Aunque el exgobernador interino de Puebla, Sergio Salomón Céspedes, fue nombrado para sustituir a Francisco Garduño al frente del INAMI, hasta el día de ayer éste último seguía ocupando el cargo, lo que genera la pregunta de si habrá reversa en el nombramiento de Céspedes. o incluso un cambio de adscripción de ese organismo.

Lo que es inaplazable es que nuestro gobierno defina cuál será la política migratoria y el trato hacia los migrantes no mexicano que serán deportados a México a partir del próximo lunes. Cabe también preguntar si los acuerdos Ebrard-Pompeo mantienen vigencia y qué se hará si el programa “Remain in México” es reactivado de manera unilateral por la nueva titular de Homeland Security.

Existe el compromiso de brindar atención humanitaria a quienes sean deportados a través de nuestra frontera norte. Tratándose de los mexicanos es una ineludible obligación. Pero el tema que requiere una política específica es el de las personas de otras nacionalidades, niños incluidos, que sean deportados a México.

A inicios de 2020 mi propuesta fue llevar el tema al ámbito de la ONU, a través de la oficina del Alto Comisionado para Refugiados (ACNUR). La idea fue descartada en Palacio Nacional y se optó por el enfoque bilateral. Repetir ese enfoque producirá los mismos negativos resultados, con el riesgo inminente de colapsar la vida cotidiana en varias ciudadanes fronterizas, como Tijuana o Ciudad Juárez.
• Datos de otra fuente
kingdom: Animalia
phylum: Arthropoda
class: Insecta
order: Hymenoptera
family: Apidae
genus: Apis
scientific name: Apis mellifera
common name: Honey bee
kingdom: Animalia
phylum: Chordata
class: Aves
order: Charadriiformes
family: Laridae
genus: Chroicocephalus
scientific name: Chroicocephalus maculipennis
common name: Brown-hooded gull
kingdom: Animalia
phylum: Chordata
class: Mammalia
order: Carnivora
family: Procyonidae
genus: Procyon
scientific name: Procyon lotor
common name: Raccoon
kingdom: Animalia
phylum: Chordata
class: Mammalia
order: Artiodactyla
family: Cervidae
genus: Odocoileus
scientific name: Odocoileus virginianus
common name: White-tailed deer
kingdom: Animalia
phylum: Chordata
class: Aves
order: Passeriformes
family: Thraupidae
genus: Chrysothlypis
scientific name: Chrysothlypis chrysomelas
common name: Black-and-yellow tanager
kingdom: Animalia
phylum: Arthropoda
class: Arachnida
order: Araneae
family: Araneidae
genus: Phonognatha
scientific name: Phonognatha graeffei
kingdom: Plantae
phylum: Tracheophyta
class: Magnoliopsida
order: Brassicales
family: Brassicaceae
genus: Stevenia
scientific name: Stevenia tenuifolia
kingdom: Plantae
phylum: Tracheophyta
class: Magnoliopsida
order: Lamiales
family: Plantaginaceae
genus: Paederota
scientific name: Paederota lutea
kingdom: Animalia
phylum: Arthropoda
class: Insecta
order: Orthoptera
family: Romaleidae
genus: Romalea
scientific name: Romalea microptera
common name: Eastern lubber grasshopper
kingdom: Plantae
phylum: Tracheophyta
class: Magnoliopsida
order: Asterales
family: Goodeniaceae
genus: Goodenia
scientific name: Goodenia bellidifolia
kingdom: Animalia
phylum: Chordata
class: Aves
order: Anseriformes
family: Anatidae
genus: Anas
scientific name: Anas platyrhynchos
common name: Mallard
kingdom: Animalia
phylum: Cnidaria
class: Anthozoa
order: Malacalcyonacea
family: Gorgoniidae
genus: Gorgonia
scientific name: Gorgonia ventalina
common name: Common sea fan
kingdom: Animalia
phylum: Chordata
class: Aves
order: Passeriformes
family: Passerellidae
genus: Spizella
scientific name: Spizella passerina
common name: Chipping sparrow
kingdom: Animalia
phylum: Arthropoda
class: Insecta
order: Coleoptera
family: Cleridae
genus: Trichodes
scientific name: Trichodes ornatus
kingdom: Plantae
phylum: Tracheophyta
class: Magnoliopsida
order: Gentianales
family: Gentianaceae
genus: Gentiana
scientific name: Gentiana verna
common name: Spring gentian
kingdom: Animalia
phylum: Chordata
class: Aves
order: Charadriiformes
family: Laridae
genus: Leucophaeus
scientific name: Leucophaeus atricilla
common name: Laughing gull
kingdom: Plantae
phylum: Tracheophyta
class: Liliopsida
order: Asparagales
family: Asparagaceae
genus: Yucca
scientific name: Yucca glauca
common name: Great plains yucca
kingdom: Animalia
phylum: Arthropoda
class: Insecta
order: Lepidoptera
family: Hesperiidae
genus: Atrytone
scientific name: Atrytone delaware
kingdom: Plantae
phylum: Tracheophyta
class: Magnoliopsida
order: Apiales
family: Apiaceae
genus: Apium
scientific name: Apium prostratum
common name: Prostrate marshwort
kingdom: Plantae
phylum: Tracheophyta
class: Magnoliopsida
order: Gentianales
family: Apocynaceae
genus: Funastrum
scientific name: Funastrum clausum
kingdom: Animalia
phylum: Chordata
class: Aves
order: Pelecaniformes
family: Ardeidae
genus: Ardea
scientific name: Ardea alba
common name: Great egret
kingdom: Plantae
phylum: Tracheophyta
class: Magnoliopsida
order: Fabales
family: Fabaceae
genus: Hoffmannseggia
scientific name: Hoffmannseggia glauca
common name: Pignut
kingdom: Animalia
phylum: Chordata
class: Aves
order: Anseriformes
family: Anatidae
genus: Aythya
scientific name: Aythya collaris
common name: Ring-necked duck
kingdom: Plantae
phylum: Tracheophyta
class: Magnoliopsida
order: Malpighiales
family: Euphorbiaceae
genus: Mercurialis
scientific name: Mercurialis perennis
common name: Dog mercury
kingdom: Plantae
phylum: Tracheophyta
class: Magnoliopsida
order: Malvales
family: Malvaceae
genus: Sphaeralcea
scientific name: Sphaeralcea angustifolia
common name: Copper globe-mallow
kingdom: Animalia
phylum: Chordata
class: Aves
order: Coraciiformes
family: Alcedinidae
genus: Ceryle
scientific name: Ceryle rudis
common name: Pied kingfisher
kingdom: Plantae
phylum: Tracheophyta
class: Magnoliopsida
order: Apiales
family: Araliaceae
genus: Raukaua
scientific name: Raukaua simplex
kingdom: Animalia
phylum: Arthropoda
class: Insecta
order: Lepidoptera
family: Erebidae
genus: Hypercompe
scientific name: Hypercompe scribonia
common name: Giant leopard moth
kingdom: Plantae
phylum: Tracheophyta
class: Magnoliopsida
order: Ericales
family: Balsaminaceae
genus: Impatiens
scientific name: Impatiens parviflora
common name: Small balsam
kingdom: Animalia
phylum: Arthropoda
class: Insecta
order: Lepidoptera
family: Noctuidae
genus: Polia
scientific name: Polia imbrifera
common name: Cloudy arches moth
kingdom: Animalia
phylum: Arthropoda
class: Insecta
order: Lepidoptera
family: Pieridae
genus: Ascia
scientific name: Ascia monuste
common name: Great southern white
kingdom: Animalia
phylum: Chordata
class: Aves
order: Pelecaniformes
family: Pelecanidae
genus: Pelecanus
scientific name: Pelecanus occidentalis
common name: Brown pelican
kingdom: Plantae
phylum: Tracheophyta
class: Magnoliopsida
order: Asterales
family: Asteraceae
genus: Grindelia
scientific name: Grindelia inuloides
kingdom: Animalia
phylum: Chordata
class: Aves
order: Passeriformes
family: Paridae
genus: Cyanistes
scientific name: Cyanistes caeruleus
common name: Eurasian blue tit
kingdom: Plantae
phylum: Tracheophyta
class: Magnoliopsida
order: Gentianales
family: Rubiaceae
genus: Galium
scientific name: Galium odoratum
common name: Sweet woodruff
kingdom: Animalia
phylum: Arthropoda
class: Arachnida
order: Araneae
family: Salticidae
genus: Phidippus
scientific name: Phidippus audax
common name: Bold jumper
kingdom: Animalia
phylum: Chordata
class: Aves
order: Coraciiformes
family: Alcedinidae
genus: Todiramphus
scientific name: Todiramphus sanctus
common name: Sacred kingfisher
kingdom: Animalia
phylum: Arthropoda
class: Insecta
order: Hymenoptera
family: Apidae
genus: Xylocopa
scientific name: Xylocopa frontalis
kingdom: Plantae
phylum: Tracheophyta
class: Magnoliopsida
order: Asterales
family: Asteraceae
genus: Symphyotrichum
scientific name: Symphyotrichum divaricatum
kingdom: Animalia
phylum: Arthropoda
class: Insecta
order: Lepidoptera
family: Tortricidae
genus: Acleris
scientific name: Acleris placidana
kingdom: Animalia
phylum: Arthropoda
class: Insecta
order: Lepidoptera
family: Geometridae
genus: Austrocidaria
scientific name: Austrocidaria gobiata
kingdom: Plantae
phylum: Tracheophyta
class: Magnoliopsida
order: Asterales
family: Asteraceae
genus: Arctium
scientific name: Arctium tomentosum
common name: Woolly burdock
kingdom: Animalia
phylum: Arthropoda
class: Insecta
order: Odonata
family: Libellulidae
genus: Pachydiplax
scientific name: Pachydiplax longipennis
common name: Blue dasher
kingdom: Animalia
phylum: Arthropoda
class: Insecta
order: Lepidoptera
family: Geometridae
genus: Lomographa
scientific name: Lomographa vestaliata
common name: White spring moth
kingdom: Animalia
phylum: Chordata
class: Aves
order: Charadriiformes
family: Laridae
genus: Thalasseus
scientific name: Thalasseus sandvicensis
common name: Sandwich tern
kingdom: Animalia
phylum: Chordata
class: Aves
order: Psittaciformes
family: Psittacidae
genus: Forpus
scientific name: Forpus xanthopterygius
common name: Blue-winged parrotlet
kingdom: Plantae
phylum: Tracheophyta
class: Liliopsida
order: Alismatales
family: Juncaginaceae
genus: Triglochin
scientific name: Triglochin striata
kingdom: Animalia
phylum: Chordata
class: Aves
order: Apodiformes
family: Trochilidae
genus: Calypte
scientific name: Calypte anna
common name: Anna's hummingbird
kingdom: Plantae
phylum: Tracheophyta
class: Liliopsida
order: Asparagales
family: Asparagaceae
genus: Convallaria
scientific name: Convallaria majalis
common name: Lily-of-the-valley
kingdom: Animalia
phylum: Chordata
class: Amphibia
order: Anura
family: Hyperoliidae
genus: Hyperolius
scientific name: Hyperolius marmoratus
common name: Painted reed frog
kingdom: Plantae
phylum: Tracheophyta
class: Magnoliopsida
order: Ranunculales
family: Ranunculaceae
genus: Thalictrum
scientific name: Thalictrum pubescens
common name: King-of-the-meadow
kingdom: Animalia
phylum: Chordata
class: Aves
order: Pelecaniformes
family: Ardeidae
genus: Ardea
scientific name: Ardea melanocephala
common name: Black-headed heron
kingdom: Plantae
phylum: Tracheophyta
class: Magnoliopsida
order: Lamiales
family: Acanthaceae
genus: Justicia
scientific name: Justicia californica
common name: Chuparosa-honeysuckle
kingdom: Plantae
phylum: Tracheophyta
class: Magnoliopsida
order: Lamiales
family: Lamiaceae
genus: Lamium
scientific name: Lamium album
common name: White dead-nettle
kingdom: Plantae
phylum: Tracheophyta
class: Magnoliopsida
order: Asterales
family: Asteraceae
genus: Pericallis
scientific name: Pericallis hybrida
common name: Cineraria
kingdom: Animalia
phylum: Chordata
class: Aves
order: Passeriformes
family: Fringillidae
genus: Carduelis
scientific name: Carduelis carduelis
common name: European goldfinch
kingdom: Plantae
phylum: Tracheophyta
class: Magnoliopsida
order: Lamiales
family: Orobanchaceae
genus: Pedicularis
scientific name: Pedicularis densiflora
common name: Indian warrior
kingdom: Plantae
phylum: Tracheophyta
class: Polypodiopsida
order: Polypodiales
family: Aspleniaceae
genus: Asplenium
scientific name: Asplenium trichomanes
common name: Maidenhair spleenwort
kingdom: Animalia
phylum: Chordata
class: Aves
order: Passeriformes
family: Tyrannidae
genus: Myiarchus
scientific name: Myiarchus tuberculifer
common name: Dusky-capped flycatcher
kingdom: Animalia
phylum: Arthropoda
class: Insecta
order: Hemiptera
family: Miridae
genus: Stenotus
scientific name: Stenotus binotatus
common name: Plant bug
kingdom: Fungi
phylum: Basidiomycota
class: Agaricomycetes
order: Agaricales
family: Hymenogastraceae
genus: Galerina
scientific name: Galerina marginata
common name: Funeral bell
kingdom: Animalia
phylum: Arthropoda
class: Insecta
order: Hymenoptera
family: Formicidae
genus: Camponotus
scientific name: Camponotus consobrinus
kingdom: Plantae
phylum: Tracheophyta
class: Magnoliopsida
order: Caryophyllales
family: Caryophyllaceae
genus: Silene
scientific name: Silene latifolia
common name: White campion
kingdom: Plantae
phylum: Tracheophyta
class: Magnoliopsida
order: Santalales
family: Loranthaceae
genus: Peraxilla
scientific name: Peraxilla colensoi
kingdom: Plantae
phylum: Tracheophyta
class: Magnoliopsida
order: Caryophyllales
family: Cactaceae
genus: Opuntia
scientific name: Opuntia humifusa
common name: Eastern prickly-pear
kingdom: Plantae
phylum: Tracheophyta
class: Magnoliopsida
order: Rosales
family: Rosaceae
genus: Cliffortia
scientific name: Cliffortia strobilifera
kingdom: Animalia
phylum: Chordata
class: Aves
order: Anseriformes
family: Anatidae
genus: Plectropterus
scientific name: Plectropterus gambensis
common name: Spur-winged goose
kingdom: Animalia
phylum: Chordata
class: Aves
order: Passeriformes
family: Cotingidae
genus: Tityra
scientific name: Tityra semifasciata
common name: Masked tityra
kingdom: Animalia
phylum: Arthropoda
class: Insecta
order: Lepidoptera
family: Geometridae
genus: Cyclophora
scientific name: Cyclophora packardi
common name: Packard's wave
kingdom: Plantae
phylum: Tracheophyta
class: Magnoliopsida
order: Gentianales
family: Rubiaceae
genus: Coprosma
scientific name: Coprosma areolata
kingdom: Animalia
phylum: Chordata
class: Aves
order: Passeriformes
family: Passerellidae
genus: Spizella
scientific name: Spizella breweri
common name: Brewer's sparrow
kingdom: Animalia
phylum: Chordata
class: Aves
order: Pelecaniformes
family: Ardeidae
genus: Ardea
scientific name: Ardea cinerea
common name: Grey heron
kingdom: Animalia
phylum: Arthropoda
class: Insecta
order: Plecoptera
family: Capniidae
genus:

El tema desborda la relación bilateral, por lo que es aconsejable atenderlo desde una perspectiva multilateral, que involucre a los gobiernos de los principales países expulsores, empezando por los que forman el triángulo centroamericano, Cuba y Venezuela. México es territorio de cruce, no de destino.

La experiencia ya cursada entre 2019 a 2024 debe servir para diseñar las propuestas mexicanas en el tema migratorio ante quien ocupará la Casa Blanca a partir del próximo lunes y también ante organismos internacionales.